# What you should do
Copy out every line from the records that includes "lancio".

# Provided data
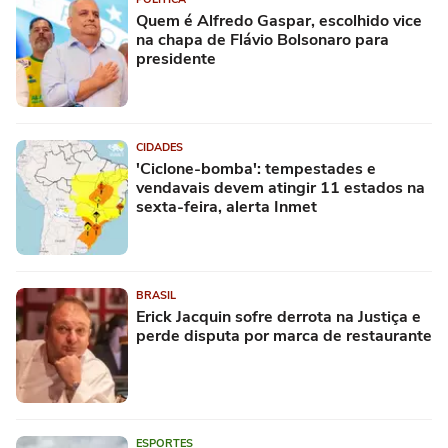
Quem é Alfredo Gaspar, escolhido vice
na chapa de Flávio Bolsonaro para
presidente
CIDADES
'Ciclone-bomba': tempestades e
vendavais devem atingir 11 estados na
sexta-feira, alerta Inmet
BRASIL
Erick Jacquin sofre derrota na Justiça e
perde disputa por marca de restaurante
ESPORTES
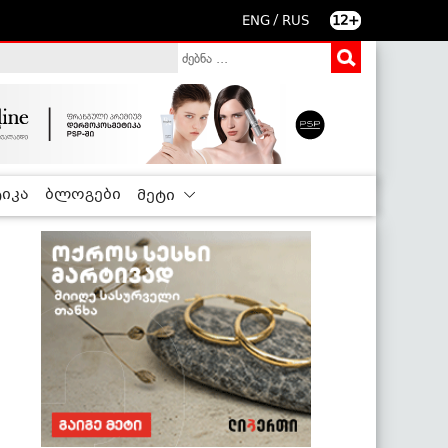
/
ENG
RUS
12+
იკა
ბლოგები
მეტი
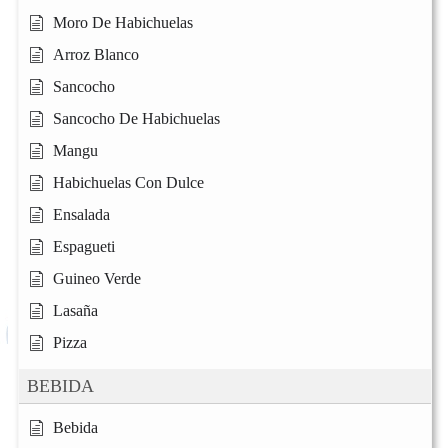
Moro De Habichuelas
Arroz Blanco
Sancocho
Sancocho De Habichuelas
Mangu
Habichuelas Con Dulce
Ensalada
Espagueti
Guineo Verde
Lasaña
Pizza
BEBIDA
Bebida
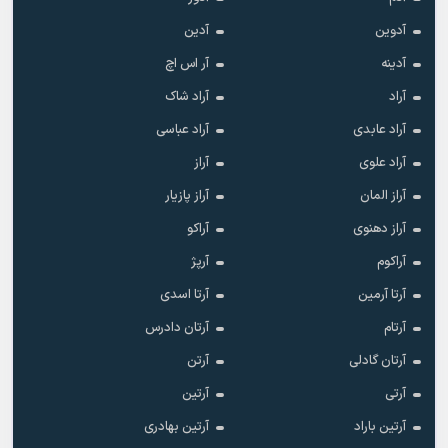
آدوین
آدین
آدینه
آر اس اچ
آراد
آراد شاک
آراد عابدی
آراد عباسی
آراد علوی
آراز
آراز المان
آراز پازیار
آراز دهنوی
آراکو
آراکوم
آرپژ
آرتا آرمین
آرتا اسدی
آرتام
آرتان دادرس
آرتان گادلی
آرتن
آرتی
آرتین
آرتین باراد
آرتین بهادری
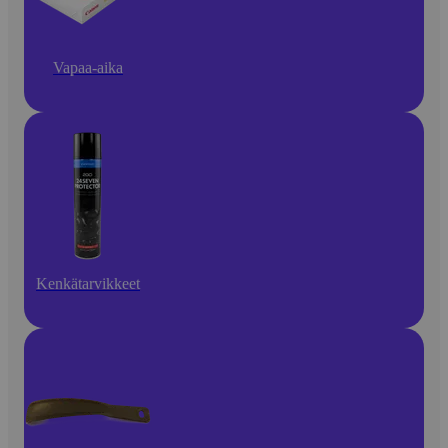
Vapaa-aika
Kenkätarvikkeet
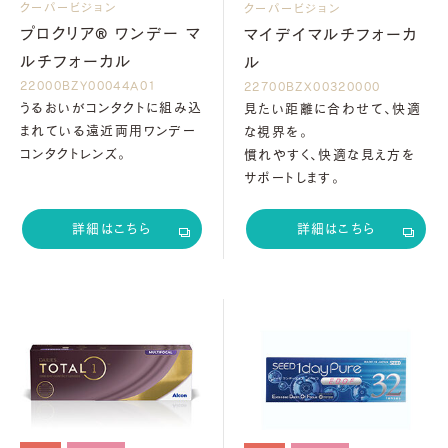
クーパービジョン
クーパービジョン
プロクリア® ワンデー マ
マイデイマルチフォーカ
ルチフォーカル
ル
22000BZY00044A01
22700BZX00320000
うるおいがコンタクトに組み込
見たい距離に合わせて、快適
まれている遠近両用ワンデー
な視界を。
コンタクトレンズ。
慣れやすく、快適な見え方を
サポートします。
詳細はこちら
詳細はこちら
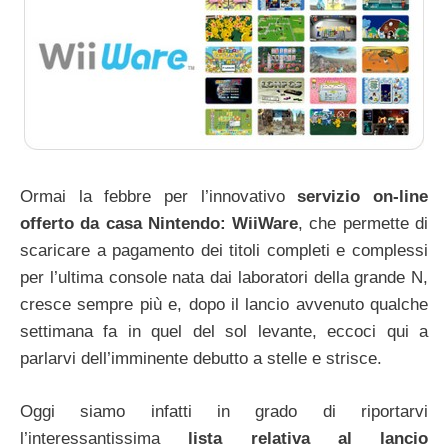
Ormai la febbre per l’innovativo
servizio on-line
offerto da casa Nintendo: WiiWare
, che permette di
scaricare a pagamento dei titoli completi e complessi
per l’ultima console nata dai laboratori della grande N,
cresce sempre più e, dopo il lancio avvenuto qualche
settimana fa in quel del sol levante, eccoci qui a
parlarvi dell’imminente debutto a stelle e strisce.
Oggi siamo infatti in grado di riportarvi
l’interessantissima
lista relativa al lancio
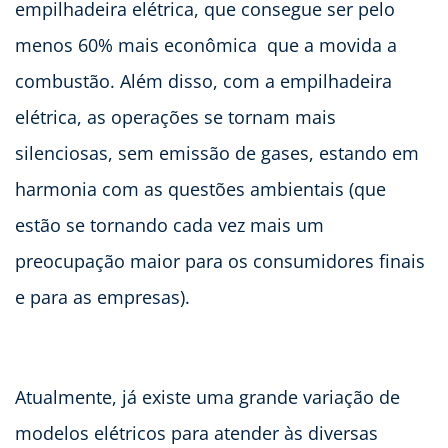
empilhadeira elétrica, que consegue ser pelo
menos 60% mais econômica que a movida a
combustão. Além disso, com a empilhadeira
elétrica, as operações se tornam mais
silenciosas, sem emissão de gases, estando em
harmonia com as questões ambientais (que
estão se tornando cada vez mais um
preocupação maior para os consumidores finais
e para as empresas).
Atualmente, já existe uma grande variação de
modelos elétricos para atender às diversas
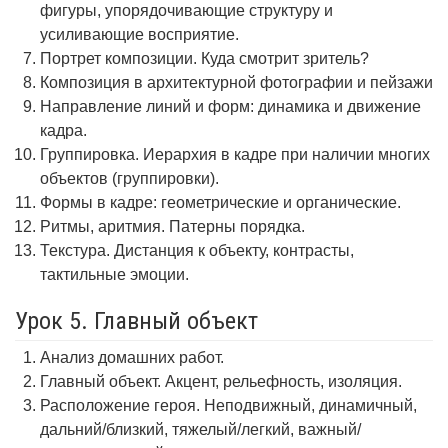
фигуры, упорядочивающие структуру и
усиливающие восприятие.
Портрет композиции. Куда смотрит зритель?
Композиция в архитектурной фотографии и пейзажи
Направление линий и форм: динамика и движение
кадра.
Группировка. Иерархия в кадре при наличии многих
объектов (группировки).
Формы в кадре: геометрические и органические.
Ритмы, аритмия. Патерны порядка.
Текстура. Дистанция к объекту, контрасты,
тактильные эмоции.
Урок 5. Главный объект
Анализ домашних работ.
Главный объект. Акцент, рельефность, изоляция.
Расположение героя. Неподвижный, динамичный,
дальний/близкий, тяжелый/легкий, важный/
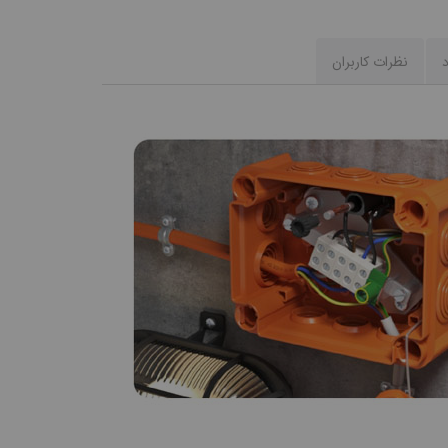
د
نظرات کاربران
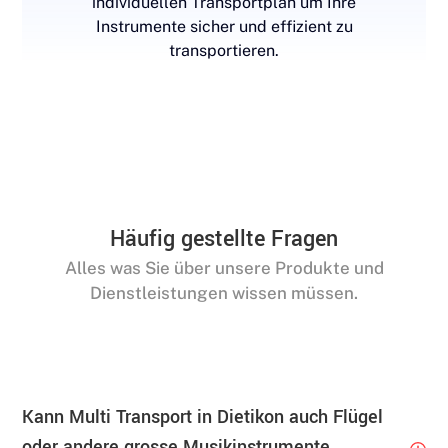
individuellen Transportplan um Ihre
Instrumente sicher und effizient zu
transportieren.
Häufig gestellte Fragen
Alles was Sie über unsere Produkte und
Dienstleistungen wissen müssen.
Kann Multi Transport in Dietikon auch Flügel
oder andere grosse Musikinstrumente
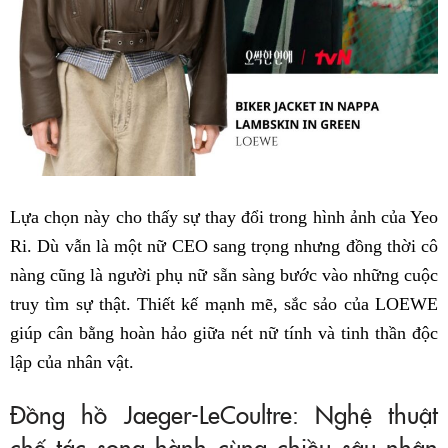
Lựa chọn này cho thấy sự thay đổi trong hình ảnh của Yeo
Ri. Dù vẫn là một nữ CEO sang trọng nhưng đồng thời cô
nàng cũng là người phụ nữ sẵn sàng bước vào những cuộc
truy tìm sự thật. Thiết kế mạnh mẽ, sắc sảo của LOEWE
giúp cân bằng hoàn hảo giữa nét nữ tính và tinh thần độc
lập của nhân vật.
Đồng hồ Jaeger-LeCoultre: Nghệ thuật
chế tác song hành cùng chiều sâu nhân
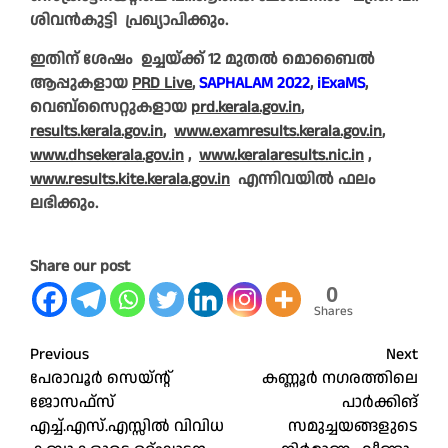
ശിവൻകുട്ടി പ്രഖ്യാപിക്കും.
ഇതിന്‌ ശേഷം ഉച്ചയ്ക്ക് 12 മുതൽ മൊബൈൽ
ആപ്പുകളായ
PRD Live
,
SAPHALAM 2022
,
iExaMS
,
വെബ്‌സൈറ്റുകളായ
prd.kerala.gov.in
,
results.kerala.gov.in
,
www.examresults.kerala.gov.in
,
www.dhsekerala.gov.in
,
www.keralaresults.nic.in
,
www.results.kite.kerala.gov.in
എന്നിവയിൽ ഫലം
ലഭിക്കും.
Share our post
0
Shares
Post
Previous
Next
പേരാവൂർ സെയ്ന്റ്
കണ്ണൂർ നഗരത്തിലെ
navigation
ജോസഫ്സ്
പാർക്കിങ്
എച്ച്.എസ്.എസ്സിൽ വിവിധ
സമുച്ചയങ്ങളുടെ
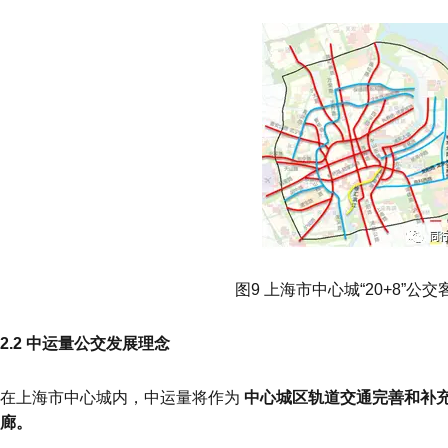
图9 上海市中心城“20+8”公
2.2 中运量公交发展理念
在上海市中心城内，中运量将作为
中心城区轨道交通完善和补
廊。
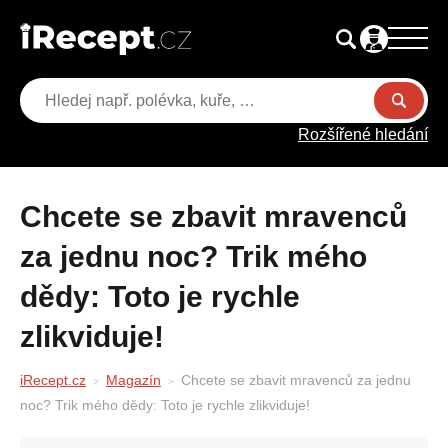
Rozšířené hledání
Chcete se zbavit mravenců
za jednu noc? Trik mého
dědy: Toto je rychle
zlikviduje!
iRecept.cz
Magazín
Chcete se zbavit mravenců za jednu
noc? Trik mého dědy: Toto je rychle zlikviduje!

# Exercise response
cresce sempre più e, dopo il lancio avvenuto qualche
lista relativa al lancio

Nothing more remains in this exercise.